Direction ▸
Please copy out the text notation in each of the records below exactly, leaving out the pictures.

Entries ▸
......

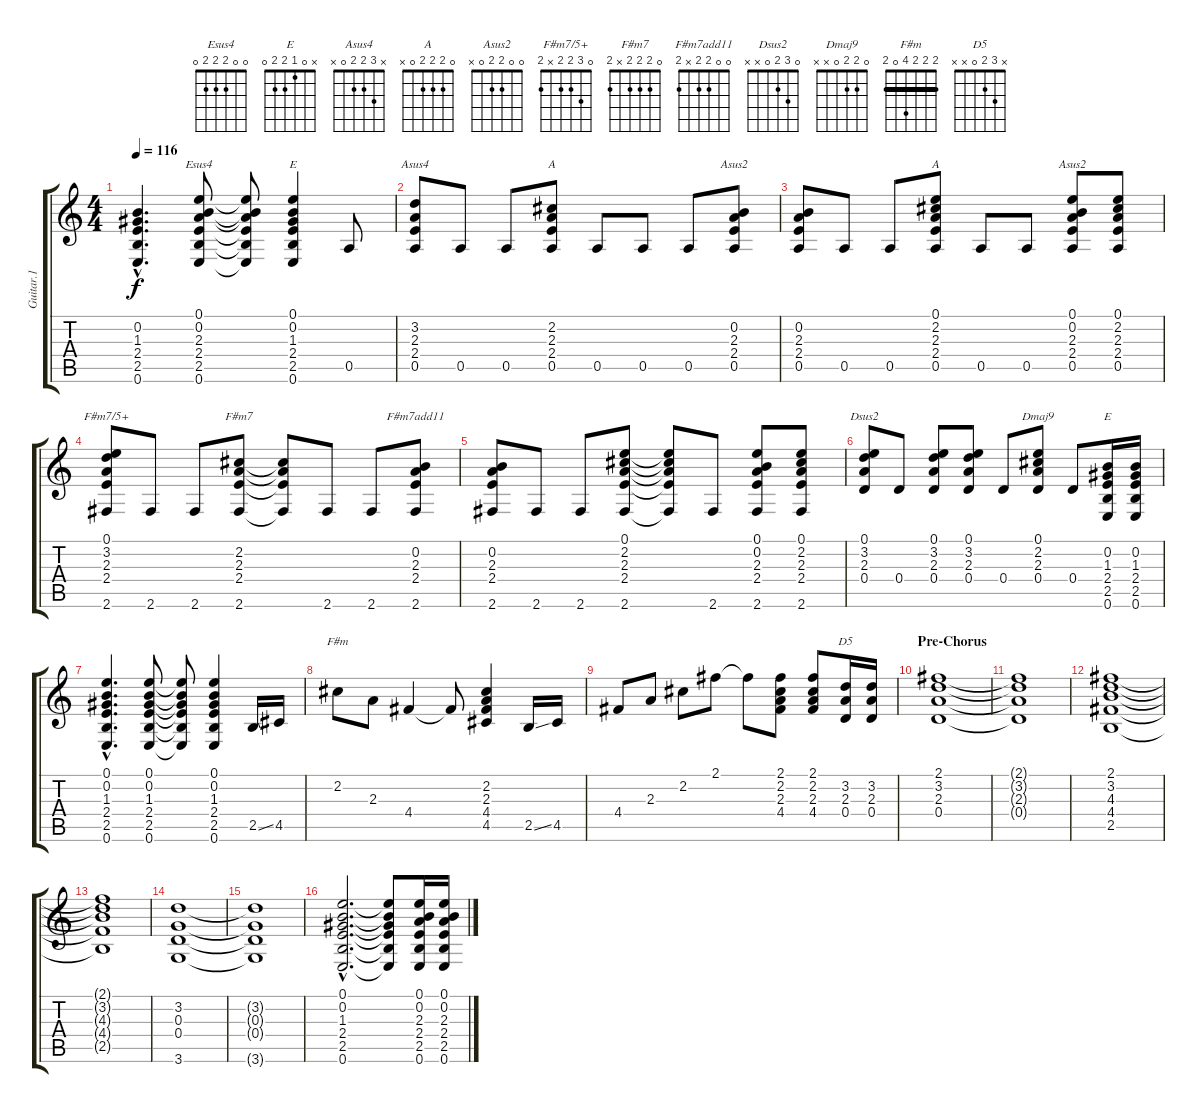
\track ("Guitar.1" "Guitar.1") {instrument distortionguitar}
\staff {score tabs}
\tuning (E4 B3 G3 D3 A2 E2) {hide}
\chord ("Esus4" 0 0 2 2 2 0)
\chord ("E" 0 0 1 2 2 0)
\chord ("Asus4" x 3 2 2 0 x)
\chord ("A" x 2 2 2 0 x)
\chord ("Asus2" x 0 2 2 0 x)
\chord ("A" 0 2 2 2 0 x)
\chord ("Asus2" 0 0 2 2 0 x)
\chord ("F#m7/5+" 0 3 2 2 x 2)
\chord ("F#m7" 0 2 2 2 x 2)
\chord ("F#m7add11" 0 0 2 2 x 2)
\chord ("Dsus2" 0 3 2 0 x x)
\chord ("Dmaj9" 0 2 2 0 x x)
\chord ("E" x 0 1 2 2 0)
\chord ("F#m" 2 2 2 4 0 2) {barre 2}
\chord ("D5" x 3 2 0 x x)
\ts (4 4)
\tempo 116
\clef g2
\ks c
(0.2{hac t} 1.3{hac t} 2.4{hac t} 2.5{hac t} 0.6{hac t}).4{d dy f} (0.1 0.2 2.3 2.4 2.5 0.6).8{ch "Esus4"} (0.1{t} 0.2{t} 2.3{t} 2.4{t} 2.5{t} 0.6{t}).8 (0.1 0.2 1.3 2.4 2.5 0.6).4{ch "E"} 0.5.8 |
(3.2 2.3 2.4 0.5).8{ch "Asus4"} 0.5.8 0.5.8 (2.2 2.3 2.4 0.5).8{ch "A"} 0.5.8 0.5.8 0.5.8 (0.2 2.3 2.4 0.5).8{ch "Asus2"} |
(0.2 2.3 2.4 0.5).8 0.5.8 0.5.8 (0.1 2.2 2.3 2.4 0.5).8{ch "A"} 0.5.8 0.5.8 (0.1 0.2 2.3 2.4 0.5).8{ch "Asus2"} (0.1 2.2 2.3 2.4 0.5).8 |
(0.1 3.2 2.3 2.4 2.6).8{ch "F#m7/5+"} 2.6.8 2.6.8 (2.2 2.3 2.4 2.6).8{ch "F#m7"} (2.2{t} 2.3{t} 2.4{t} 2.6{t}).8 2.6.8 2.6.8 (0.2 2.3 2.4 2.6).8{ch "F#m7add11"} |
(0.2 2.3 2.4 2.6).8 2.6.8 2.6.8 (0.1 2.2 2.3 2.4 2.6).8 (0.1{t} 2.2{t} 2.3{t} 2.4{t} 2.6{t}).8 2.6.8 (0.1 0.2 2.3 2.4 2.6).8 (0.1 2.2 2.3 2.4 2.6).8 |
(0.1 3.2 2.3 0.4).8{ch "Dsus2"} 0.4.8 (0.1 3.2 2.3 0.4).8 (0.1 3.2 2.3 0.4).8 0.4.8 (0.1 2.2 2.3 0.4).8{ch "Dmaj9"} 0.4.8 (0.2 1.3 2.4 2.5 0.6).16{ch "E"} (0.2 1.3 2.4 2.5 0.6).16 |
(0.1{hac} 0.2{hac} 1.3{hac} 2.4{hac} 2.5{hac} 0.6{hac}).4{d} (0.1 0.2 1.3 2.4 2.5 0.6).8 (0.1{t} 0.2{t} 1.3{t} 2.4{t} 2.5{t} 0.6{t}).8 (0.1 0.2 1.3 2.4 2.5 0.6).4 2.5{ss}.16 4.5.16 |
2.2.8{ch "F#m"} 2.3.8 4.4.4 4.4{t}.8 (2.2 2.3 4.4 4.5).4 2.5{ss}.16 4.5.16 |
4.4.8 2.3.8 2.2.8 2.1.8 2.1{t}.8 (2.1 2.2 2.3 4.4).8 (2.1 2.2 2.3 4.4).8 (3.2 2.3 0.4).16{ch "D5"} (3.2 2.3 0.4).16 |
\section ("" "Pre-Chorus")
(2.1 3.2 2.3 0.4).1 |
(2.1{t} 3.2{t} 2.3{t} 0.4{t}).1 |
(2.1 3.2 4.3 4.4 2.5).1 |
(2.1{t} 3.2{t} 4.3{t} 4.4{t} 2.5{t}).1 |
(3.2 0.3 0.4 3.6).1 |
(3.2{t} 0.3{t} 0.4{t} 3.6{t}).1 |
(0.1{hac} 0.2{hac} 1.3{hac} 2.4{hac} 2.5{hac} 0.6{hac}).2{d} (0.1{t} 0.2{t} 1.3{t} 2.4{t} 2.5{t} 0.6{t}).8 (0.1 0.2 2.3 2.4 2.5 0.6).16 (0.1 0.2 2.3 2.4 2.5 0.6).16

......

Solution for this exercise ▸
\track ("Guitar.1" "Guitar.1") {instrument distortionguitar}
\staff {score tabs}
\tuning (E4 B3 G3 D3 A2 E2) {hide}
\chord ("Esus4" 0 0 2 2 2 0)
\chord ("E" 0 0 1 2 2 0)
\chord ("Asus4" x 3 2 2 0 x)
\chord ("A" x 2 2 2 0 x)
\chord ("Asus2" x 0 2 2 0 x)
\chord ("A" 0 2 2 2 0 x)
\chord ("Asus2" 0 0 2 2 0 x)
\chord ("F#m7/5+" 0 3 2 2 x 2)
\chord ("F#m7" 0 2 2 2 x 2)
\chord ("F#m7add11" 0 0 2 2 x 2)
\chord ("Dsus2" 0 3 2 0 x x)
\chord ("Dmaj9" 0 2 2 0 x x)
\chord ("E" x 0 1 2 2 0)
\chord ("F#m" 2 2 2 4 0 2) {barre 2}
\chord ("D5" x 3 2 0 x x)
\ts (4 4)
\tempo 116
\clef g2
\ks c
(0.2{hac t} 1.3{hac t} 2.4{hac t} 2.5{hac t} 0.6{hac t}).4{d dy f} (0.1 0.2 2.3 2.4 2.5 0.6).8{ch "Esus4"} (0.1{t} 0.2{t} 2.3{t} 2.4{t} 2.5{t} 0.6{t}).8 (0.1 0.2 1.3 2.4 2.5 0.6).4{ch "E"} 0.5.8 |
(3.2 2.3 2.4 0.5).8{ch "Asus4"} 0.5.8 0.5.8 (2.2 2.3 2.4 0.5).8{ch "A"} 0.5.8 0.5.8 0.5.8 (0.2 2.3 2.4 0.5).8{ch "Asus2"} |
(0.2 2.3 2.4 0.5).8 0.5.8 0.5.8 (0.1 2.2 2.3 2.4 0.5).8{ch "A"} 0.5.8 0.5.8 (0.1 0.2 2.3 2.4 0.5).8{ch "Asus2"} (0.1 2.2 2.3 2.4 0.5).8 |
(0.1 3.2 2.3 2.4 2.6).8{ch "F#m7/5+"} 2.6.8 2.6.8 (2.2 2.3 2.4 2.6).8{ch "F#m7"} (2.2{t} 2.3{t} 2.4{t} 2.6{t}).8 2.6.8 2.6.8 (0.2 2.3 2.4 2.6).8{ch "F#m7add11"} |
(0.2 2.3 2.4 2.6).8 2.6.8 2.6.8 (0.1 2.2 2.3 2.4 2.6).8 (0.1{t} 2.2{t} 2.3{t} 2.4{t} 2.6{t}).8 2.6.8 (0.1 0.2 2.3 2.4 2.6).8 (0.1 2.2 2.3 2.4 2.6).8 |
(0.1 3.2 2.3 0.4).8{ch "Dsus2"} 0.4.8 (0.1 3.2 2.3 0.4).8 (0.1 3.2 2.3 0.4).8 0.4.8 (0.1 2.2 2.3 0.4).8{ch "Dmaj9"} 0.4.8 (0.2 1.3 2.4 2.5 0.6).16{ch "E"} (0.2 1.3 2.4 2.5 0.6).16 |
(0.1{hac} 0.2{hac} 1.3{hac} 2.4{hac} 2.5{hac} 0.6{hac}).4{d} (0.1 0.2 1.3 2.4 2.5 0.6).8 (0.1{t} 0.2{t} 1.3{t} 2.4{t} 2.5{t} 0.6{t}).8 (0.1 0.2 1.3 2.4 2.5 0.6).4 2.5{ss}.16 4.5.16 |
2.2.8{ch "F#m"} 2.3.8 4.4.4 4.4{t}.8 (2.2 2.3 4.4 4.5).4 2.5{ss}.16 4.5.16 |
4.4.8 2.3.8 2.2.8 2.1.8 2.1{t}.8 (2.1 2.2 2.3 4.4).8 (2.1 2.2 2.3 4.4).8 (3.2 2.3 0.4).16{ch "D5"} (3.2 2.3 0.4).16 |
\section ("" "Pre-Chorus")
(2.1 3.2 2.3 0.4).1 |
(2.1{t} 3.2{t} 2.3{t} 0.4{t}).1 |
(2.1 3.2 4.3 4.4 2.5).1 |
(2.1{t} 3.2{t} 4.3{t} 4.4{t} 2.5{t}).1 |
(3.2 0.3 0.4 3.6).1 |
(3.2{t} 0.3{t} 0.4{t} 3.6{t}).1 |
(0.1{hac} 0.2{hac} 1.3{hac} 2.4{hac} 2.5{hac} 0.6{hac}).2{d} (0.1{t} 0.2{t} 1.3{t} 2.4{t} 2.5{t} 0.6{t}).8 (0.1 0.2 2.3 2.4 2.5 0.6).16 (0.1 0.2 2.3 2.4 2.5 0.6).16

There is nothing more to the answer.